** Start of Passage shown **
SIXTH AMENDMENT TO
COMMERCIAL LOAN AGREEMENT
This Sixth Amendment to the Commercial Loan Agreement
("Agreement") is entered into as of March 26, 1997 by and between
SUMITOMO BANK OF CALIFORNIA ("Bank") and THE TITAN CORPORATION, a
Delaware Corporation ("Borrower"), with reference to the following:
RECITALS
I. Borrower and Bank entered into that certain Commercial Loan
Agreement dated August 8, 1994 and subsequently amended pursuant to
Amendments dated May 25, 1995, December 29, 1995, May 9, 1996,
September 6, 1996 and October 18, 1996 (collectively, the
"Agreement").
II. Borrower and Bank desire to amend the Agreement on the terms and
conditions set forth herein.
AMENDMENT
NOW THEREFORE, in consideration of the foregoing, and for other
good and valuable consideration, the receipt and sufficiency of which
is hereby acknowledged, Borrower and Bank agree as follows:
1. Defined Terms. Capitalized terms in this Amendment and
not otherwise defined herein shall have the meanings given such terms
in the Agreement.
2. Amendments. This Agreement is hereby amended as follows:
A. 1.2 Availability Period. Section 1.2 is hereby
amended and replaced with the following:
"1.2 Availability Period. The Period under which
Borrower may draw on the Revolving Line of Credit ("Availability
Period") is between the date of this Agreement and May 31, 1998 (the
"Maturity Date") unless Borrower is in default, in which event Bank
need not make any advances."
B. 6.2 Financial Information. Section (a),(b),(d) and
(f)have been amended and replaced with the following:
"(a) Within 100 days after Borrower's fiscal year end,
a copy of Borrower's annual audited financial report and Securities
and Exchange Commission Form 10K Report, all opined to without
emphasis, along with a compliance certificate in a form satisfactory
to Bank".
** End of Passage shown **
** Start of Records provided **
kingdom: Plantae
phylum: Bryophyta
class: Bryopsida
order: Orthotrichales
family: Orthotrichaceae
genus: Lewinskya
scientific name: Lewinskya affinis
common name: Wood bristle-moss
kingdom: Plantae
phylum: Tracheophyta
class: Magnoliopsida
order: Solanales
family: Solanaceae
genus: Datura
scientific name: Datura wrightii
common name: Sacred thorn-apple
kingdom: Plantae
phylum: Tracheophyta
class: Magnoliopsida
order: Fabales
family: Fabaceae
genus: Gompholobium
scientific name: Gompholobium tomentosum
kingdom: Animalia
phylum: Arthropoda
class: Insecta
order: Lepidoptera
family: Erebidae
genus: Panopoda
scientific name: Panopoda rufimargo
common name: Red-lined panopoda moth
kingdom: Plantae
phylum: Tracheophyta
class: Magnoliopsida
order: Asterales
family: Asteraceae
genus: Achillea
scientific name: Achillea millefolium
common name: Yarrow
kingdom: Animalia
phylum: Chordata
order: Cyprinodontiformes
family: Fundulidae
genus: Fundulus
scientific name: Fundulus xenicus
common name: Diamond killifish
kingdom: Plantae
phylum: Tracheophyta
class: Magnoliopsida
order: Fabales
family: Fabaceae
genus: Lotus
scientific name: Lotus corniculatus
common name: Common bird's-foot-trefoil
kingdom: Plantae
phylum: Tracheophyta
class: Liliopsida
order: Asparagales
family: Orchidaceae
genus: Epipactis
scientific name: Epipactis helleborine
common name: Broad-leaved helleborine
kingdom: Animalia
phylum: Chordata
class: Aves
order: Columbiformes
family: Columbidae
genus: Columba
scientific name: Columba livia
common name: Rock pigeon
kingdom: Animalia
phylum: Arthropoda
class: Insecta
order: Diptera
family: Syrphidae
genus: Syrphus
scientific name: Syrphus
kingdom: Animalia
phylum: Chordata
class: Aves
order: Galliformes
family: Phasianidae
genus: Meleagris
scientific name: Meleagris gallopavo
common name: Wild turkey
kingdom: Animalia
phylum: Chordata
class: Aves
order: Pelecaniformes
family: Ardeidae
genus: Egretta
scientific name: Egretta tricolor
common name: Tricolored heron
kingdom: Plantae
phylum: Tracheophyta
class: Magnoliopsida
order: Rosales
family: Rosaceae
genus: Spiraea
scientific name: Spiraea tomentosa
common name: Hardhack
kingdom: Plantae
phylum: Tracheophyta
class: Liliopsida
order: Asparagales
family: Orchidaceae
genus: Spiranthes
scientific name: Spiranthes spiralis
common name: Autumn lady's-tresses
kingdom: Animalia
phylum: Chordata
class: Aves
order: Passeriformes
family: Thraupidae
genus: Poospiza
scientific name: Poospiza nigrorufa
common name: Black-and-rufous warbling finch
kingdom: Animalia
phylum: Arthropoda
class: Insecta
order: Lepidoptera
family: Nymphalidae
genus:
** End of Records provided **
- **Problems to solve**:
(A) List the dates of the earlier amendments to the Commercial Loan Agreement given in the loan agreement amendment.
(B) Carry the loan agreement amendment forward from its last line.

- **Per-task answers**:
(A) May 25, 1995; December 29, 1995; May 9, 1996; September 6, 1996; October 18, 1996

(B)
"(b) Within 55 days of each fiscal quarter end, a copy
of Borrower's Securities and Exchange Commission Form 10Q Report,
along with a compliance certificate in a form satisfactory to Bank".
"(d) Borrower will submit annual projections, prepared
by quarter, for the new fiscal year within 30 days of the end of the
old fiscal year. Such plan will detail management's best estimate of
revenue, expenses and balance sheet categories and will be presented
in the customary form of Balance Sheet, Income Statement and Cash Flow
Statement."
"(f) This paragraph is hereby deleted in its
entirety."
C. 6.3 Quick Ratio. Section 6.3 is hereby amended and
replaced with the following:
"6.3 Quick Ratio. To maintain on a consolidated basis
as of the last day of each quarter, a ratio of quick assets to current
liabilities of at least 1.15:1.00."
"Quick assets" means cash, short-term cash
investments, net trade receivables and marketable securities not
classified as long-term investments.
D. 6.5 Net Worth. Section 6.5 is hereby amended and
replaced with the following:
"6.5 Net Worth. To maintain on a consolidated basis
as of the last day of each calendar quarter, Net Worth in an amount at
least equal to Seventy Nine Million Dollars ($79,000,000)."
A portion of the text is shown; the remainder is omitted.